• Given data:

◇ ◇ ◇

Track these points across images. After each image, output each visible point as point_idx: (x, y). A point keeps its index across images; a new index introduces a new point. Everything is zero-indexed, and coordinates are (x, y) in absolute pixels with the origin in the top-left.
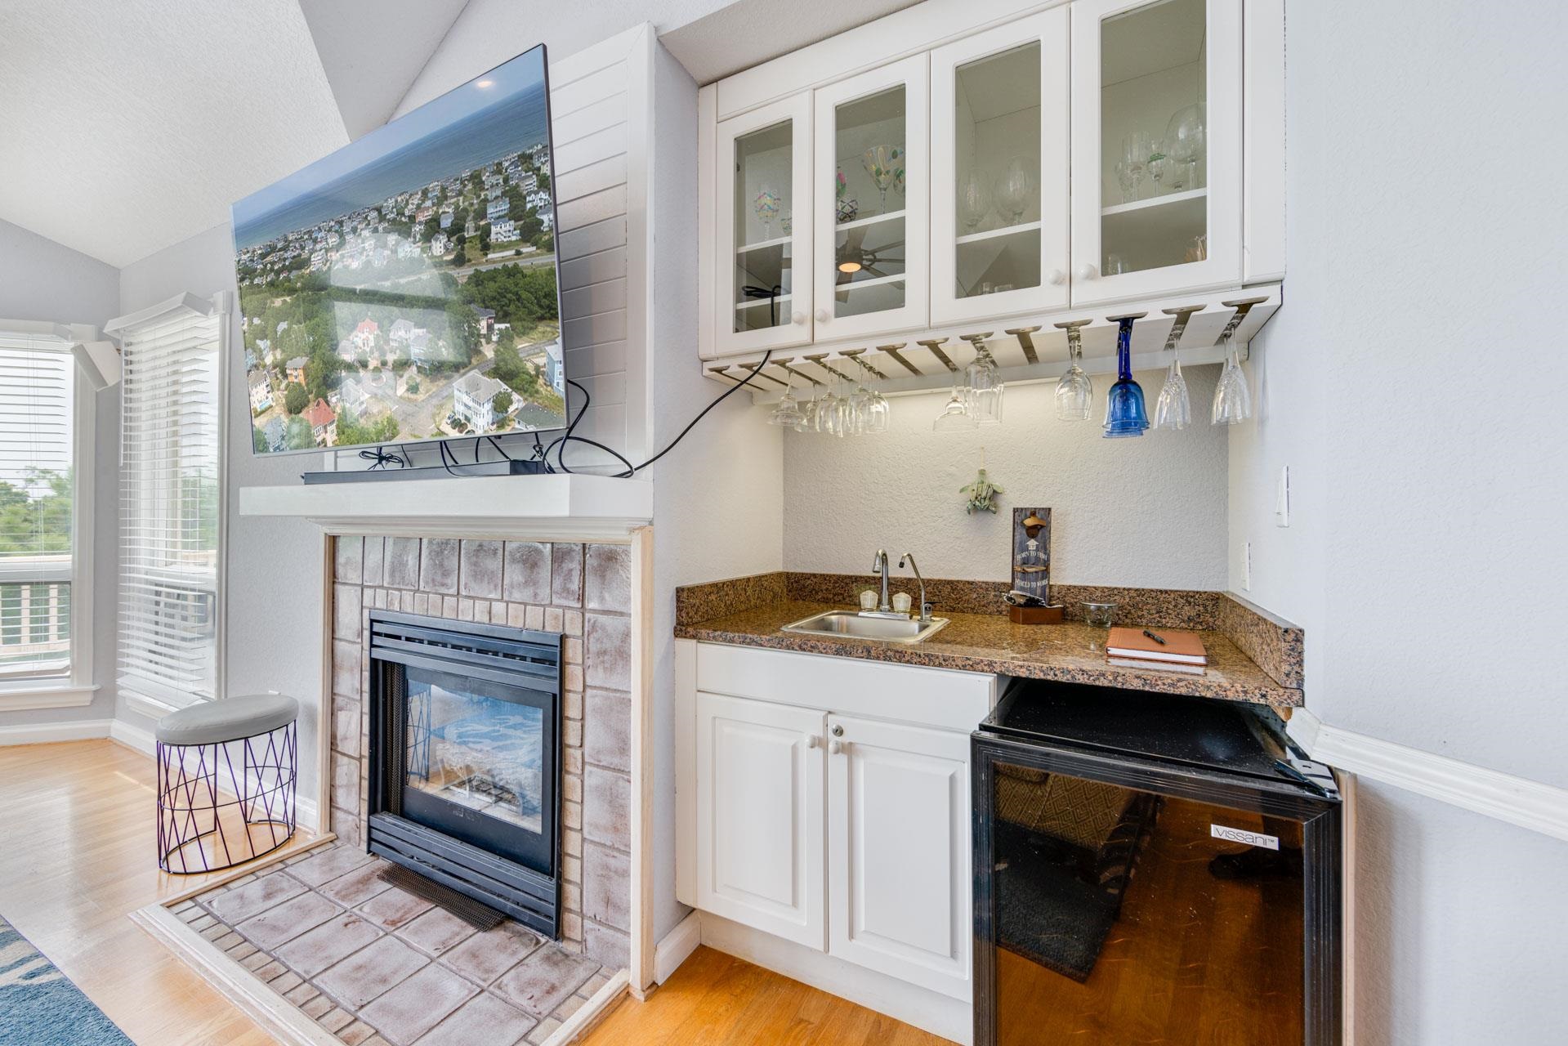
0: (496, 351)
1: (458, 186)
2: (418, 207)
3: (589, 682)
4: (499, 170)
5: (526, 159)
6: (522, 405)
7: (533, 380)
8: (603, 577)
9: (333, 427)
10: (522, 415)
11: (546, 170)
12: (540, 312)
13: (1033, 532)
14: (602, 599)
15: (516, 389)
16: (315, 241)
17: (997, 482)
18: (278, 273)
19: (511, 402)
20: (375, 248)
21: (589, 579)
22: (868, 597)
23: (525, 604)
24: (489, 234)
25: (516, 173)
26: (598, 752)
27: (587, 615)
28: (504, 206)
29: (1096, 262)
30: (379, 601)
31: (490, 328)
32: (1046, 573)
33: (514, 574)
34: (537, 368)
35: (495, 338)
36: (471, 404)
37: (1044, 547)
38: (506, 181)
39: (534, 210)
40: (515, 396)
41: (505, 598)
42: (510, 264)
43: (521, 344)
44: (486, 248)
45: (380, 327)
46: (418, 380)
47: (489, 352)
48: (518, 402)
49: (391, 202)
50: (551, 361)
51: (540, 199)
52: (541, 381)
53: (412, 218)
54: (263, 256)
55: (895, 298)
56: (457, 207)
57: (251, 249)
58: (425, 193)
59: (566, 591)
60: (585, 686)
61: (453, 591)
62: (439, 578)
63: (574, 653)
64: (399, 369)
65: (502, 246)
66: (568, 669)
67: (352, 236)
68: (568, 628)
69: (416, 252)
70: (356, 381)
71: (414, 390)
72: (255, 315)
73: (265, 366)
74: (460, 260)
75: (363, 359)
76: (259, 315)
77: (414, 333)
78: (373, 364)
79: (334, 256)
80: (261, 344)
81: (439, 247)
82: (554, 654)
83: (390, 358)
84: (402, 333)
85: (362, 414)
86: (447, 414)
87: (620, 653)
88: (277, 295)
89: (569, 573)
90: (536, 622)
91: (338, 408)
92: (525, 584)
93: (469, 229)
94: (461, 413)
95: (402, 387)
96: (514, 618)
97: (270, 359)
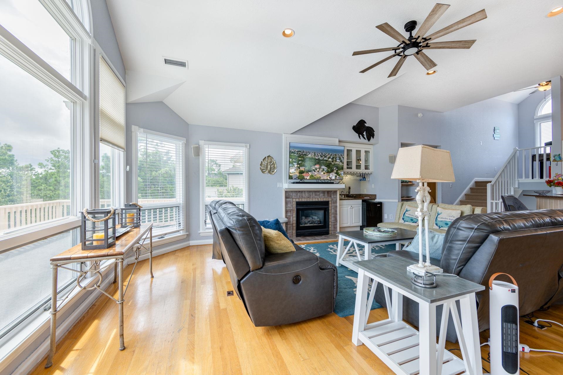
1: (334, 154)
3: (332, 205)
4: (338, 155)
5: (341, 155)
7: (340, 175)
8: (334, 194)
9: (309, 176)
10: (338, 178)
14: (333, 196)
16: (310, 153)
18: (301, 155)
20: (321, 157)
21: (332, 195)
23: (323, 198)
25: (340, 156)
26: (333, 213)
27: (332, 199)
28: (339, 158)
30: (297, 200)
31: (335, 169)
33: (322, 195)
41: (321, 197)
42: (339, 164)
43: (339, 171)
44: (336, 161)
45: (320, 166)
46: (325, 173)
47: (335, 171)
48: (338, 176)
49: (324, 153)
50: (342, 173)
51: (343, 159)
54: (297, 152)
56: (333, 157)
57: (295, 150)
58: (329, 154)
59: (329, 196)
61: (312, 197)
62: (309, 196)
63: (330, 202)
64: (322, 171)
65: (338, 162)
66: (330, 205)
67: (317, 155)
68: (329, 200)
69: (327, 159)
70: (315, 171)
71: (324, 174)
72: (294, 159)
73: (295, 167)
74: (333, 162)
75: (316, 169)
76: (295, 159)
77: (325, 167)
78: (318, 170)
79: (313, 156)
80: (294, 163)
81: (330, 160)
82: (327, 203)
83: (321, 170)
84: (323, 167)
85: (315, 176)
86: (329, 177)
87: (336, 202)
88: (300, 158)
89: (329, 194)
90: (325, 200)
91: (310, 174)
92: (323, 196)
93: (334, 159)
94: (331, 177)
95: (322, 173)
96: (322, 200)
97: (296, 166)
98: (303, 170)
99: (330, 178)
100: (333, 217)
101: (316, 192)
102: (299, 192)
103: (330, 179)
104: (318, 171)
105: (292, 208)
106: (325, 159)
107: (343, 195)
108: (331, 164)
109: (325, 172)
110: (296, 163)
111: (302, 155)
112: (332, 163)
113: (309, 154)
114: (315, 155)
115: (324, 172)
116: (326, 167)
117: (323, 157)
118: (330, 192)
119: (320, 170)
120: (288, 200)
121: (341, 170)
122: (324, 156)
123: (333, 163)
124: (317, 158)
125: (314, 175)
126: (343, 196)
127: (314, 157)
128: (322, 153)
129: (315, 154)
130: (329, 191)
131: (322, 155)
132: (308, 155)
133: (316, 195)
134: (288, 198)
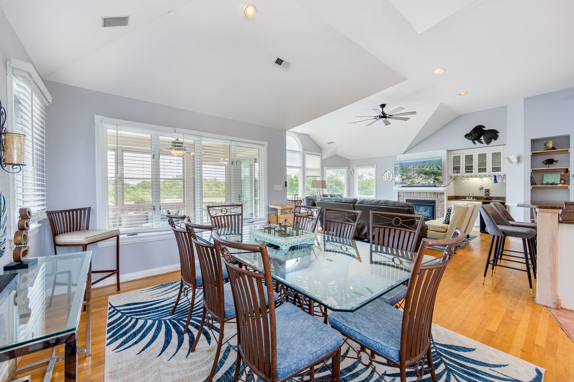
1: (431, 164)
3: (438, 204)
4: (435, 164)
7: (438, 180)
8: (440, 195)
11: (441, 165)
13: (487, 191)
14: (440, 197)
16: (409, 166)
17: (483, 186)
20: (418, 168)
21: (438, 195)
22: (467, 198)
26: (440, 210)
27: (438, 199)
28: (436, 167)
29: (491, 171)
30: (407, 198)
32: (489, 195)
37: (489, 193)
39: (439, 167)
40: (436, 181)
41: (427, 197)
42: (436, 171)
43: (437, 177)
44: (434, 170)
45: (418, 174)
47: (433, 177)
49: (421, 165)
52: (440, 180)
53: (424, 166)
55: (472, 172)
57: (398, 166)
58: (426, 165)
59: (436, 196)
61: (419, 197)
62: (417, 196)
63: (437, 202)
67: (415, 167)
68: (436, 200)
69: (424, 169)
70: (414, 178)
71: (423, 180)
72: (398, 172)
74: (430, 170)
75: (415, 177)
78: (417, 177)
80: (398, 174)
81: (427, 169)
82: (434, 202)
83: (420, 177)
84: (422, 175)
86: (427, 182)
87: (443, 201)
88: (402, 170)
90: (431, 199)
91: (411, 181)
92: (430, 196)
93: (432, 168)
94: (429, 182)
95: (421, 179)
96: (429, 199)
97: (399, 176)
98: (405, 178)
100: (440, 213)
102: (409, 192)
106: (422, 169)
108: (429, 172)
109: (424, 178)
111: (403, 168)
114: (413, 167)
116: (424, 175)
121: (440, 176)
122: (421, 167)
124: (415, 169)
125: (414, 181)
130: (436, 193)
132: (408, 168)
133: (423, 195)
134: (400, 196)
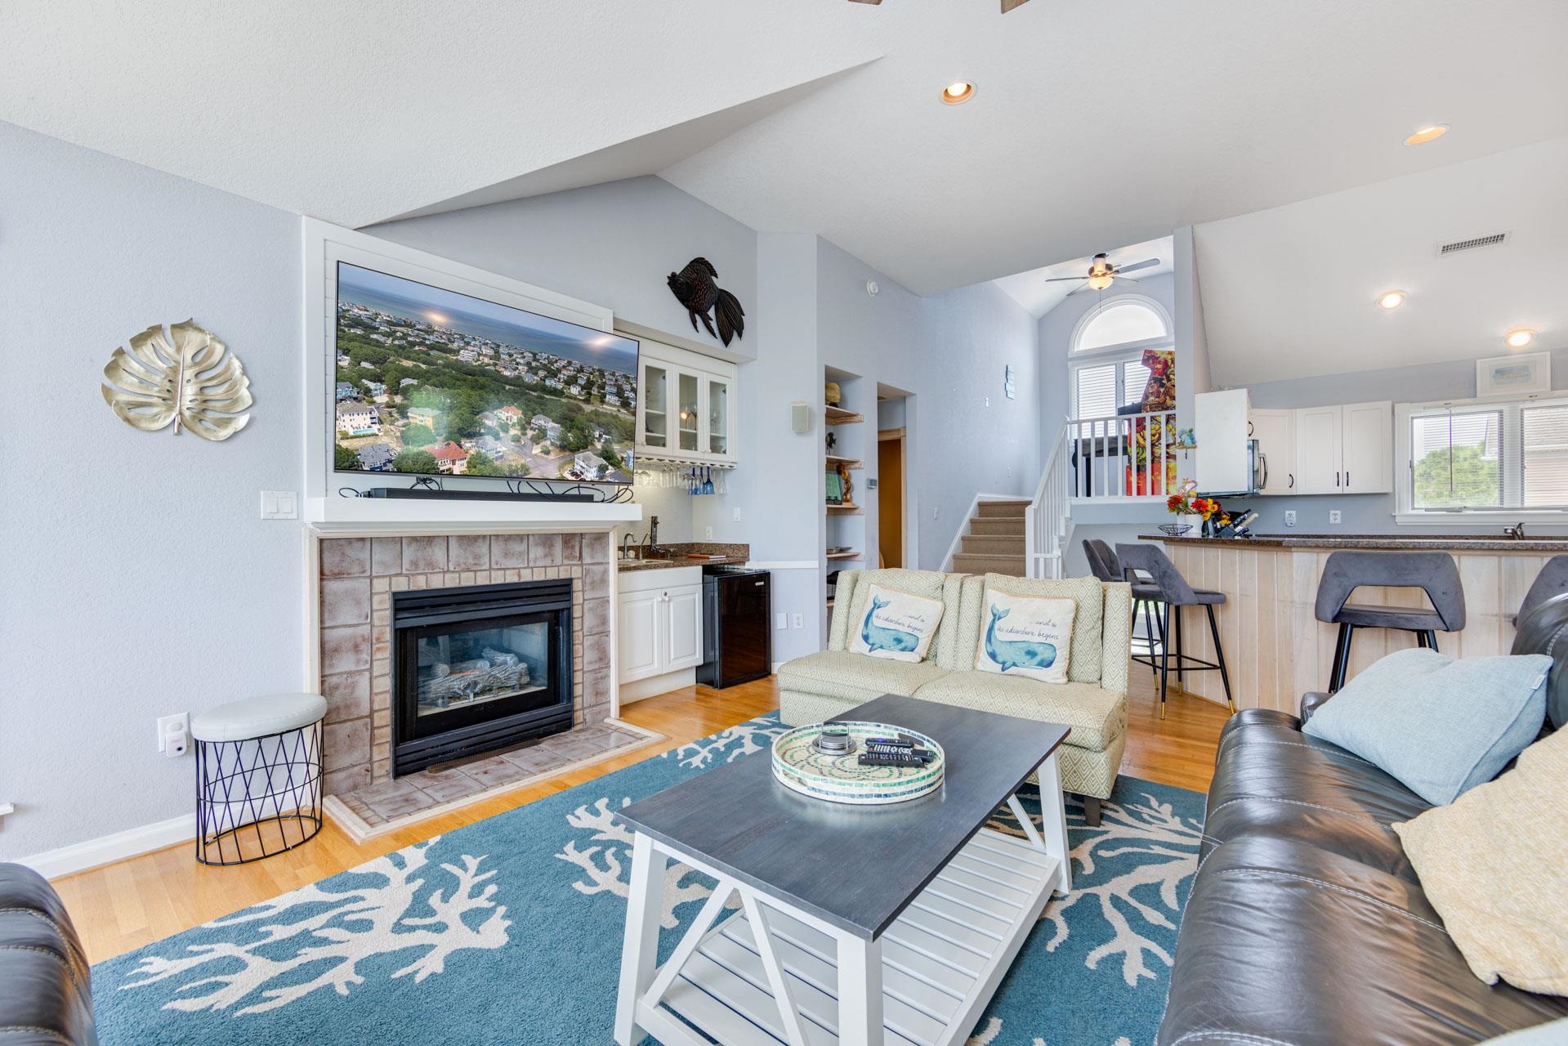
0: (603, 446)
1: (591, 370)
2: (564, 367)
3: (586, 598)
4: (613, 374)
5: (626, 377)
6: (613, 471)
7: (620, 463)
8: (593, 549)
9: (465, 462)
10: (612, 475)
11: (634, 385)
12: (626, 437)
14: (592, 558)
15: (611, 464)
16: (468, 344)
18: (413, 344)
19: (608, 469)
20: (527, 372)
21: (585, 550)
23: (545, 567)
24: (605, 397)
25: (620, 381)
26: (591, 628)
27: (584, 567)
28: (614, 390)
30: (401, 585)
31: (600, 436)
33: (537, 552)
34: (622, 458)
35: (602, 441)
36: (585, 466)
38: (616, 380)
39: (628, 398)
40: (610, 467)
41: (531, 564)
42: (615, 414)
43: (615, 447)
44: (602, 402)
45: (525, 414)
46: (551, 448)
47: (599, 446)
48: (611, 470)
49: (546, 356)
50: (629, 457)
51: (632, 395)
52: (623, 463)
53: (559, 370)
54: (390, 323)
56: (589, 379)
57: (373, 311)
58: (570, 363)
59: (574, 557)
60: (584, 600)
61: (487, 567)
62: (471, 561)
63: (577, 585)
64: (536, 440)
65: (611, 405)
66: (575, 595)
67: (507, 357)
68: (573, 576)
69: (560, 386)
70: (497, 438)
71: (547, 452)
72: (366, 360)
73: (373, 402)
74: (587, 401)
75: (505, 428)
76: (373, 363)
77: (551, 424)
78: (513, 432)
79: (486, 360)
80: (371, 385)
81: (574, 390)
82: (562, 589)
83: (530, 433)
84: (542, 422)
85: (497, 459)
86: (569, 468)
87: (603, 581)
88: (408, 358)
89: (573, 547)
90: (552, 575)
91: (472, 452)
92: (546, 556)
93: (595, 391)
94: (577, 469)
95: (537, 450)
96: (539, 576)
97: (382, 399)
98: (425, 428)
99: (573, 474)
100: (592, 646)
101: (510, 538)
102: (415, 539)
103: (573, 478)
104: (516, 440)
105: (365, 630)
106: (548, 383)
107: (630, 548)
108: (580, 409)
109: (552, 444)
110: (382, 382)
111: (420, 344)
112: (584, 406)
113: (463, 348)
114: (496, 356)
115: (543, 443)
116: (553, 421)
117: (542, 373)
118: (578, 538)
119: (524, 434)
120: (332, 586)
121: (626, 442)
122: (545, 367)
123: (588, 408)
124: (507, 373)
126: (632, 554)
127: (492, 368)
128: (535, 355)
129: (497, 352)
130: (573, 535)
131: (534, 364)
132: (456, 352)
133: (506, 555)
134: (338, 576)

◇ ◇ ◇

• Task requirements:
Extract exactly and only the lines above from the line containing "99: (330, 178)" through the line containing "133: (316, 195)", both end lines included.

• Response to this exercise:
99: (330, 178)
100: (333, 217)
101: (316, 192)
102: (299, 192)
103: (330, 179)
104: (318, 171)
105: (292, 208)
106: (325, 159)
107: (343, 195)
108: (331, 164)
109: (325, 172)
110: (296, 163)
111: (302, 155)
112: (332, 163)
113: (309, 154)
114: (315, 155)
115: (324, 172)
116: (326, 167)
117: (323, 157)
118: (330, 192)
119: (320, 170)
120: (288, 200)
121: (341, 170)
122: (324, 156)
123: (333, 163)
124: (317, 158)
125: (314, 175)
126: (343, 196)
127: (314, 157)
128: (322, 153)
129: (315, 154)
130: (329, 191)
131: (322, 155)
132: (308, 155)
133: (316, 195)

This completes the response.